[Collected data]

════════════════════

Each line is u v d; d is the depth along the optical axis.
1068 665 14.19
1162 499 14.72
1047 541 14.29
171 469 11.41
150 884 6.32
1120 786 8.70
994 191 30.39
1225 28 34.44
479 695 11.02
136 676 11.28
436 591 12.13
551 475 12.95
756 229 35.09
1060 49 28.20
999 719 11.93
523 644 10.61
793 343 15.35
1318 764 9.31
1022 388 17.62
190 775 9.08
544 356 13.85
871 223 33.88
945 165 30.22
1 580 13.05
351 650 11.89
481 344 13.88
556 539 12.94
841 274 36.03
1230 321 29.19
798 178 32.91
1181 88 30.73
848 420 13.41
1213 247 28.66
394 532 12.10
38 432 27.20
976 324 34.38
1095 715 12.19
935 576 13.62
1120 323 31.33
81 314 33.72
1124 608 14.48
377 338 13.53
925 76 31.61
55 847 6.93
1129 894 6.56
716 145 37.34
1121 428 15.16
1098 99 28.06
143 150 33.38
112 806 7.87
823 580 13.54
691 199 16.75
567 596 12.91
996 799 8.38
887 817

════════════════════

◆ What you will do ◆
Your task is to transcribe all of the entries word for word.

◆ Answer for the task ◆
Each line is u v d; d is the depth along the optical axis.
1068 665 14.19
1162 499 14.72
1047 541 14.29
171 469 11.41
150 884 6.32
1120 786 8.70
994 191 30.39
1225 28 34.44
479 695 11.02
136 676 11.28
436 591 12.13
551 475 12.95
756 229 35.09
1060 49 28.20
999 719 11.93
523 644 10.61
793 343 15.35
1318 764 9.31
1022 388 17.62
190 775 9.08
544 356 13.85
871 223 33.88
945 165 30.22
1 580 13.05
351 650 11.89
481 344 13.88
556 539 12.94
841 274 36.03
1230 321 29.19
798 178 32.91
1181 88 30.73
848 420 13.41
1213 247 28.66
394 532 12.10
38 432 27.20
976 324 34.38
1095 715 12.19
935 576 13.62
1120 323 31.33
81 314 33.72
1124 608 14.48
377 338 13.53
925 76 31.61
55 847 6.93
1129 894 6.56
716 145 37.34
1121 428 15.16
1098 99 28.06
143 150 33.38
112 806 7.87
823 580 13.54
691 199 16.75
567 596 12.91
996 799 8.38
887 817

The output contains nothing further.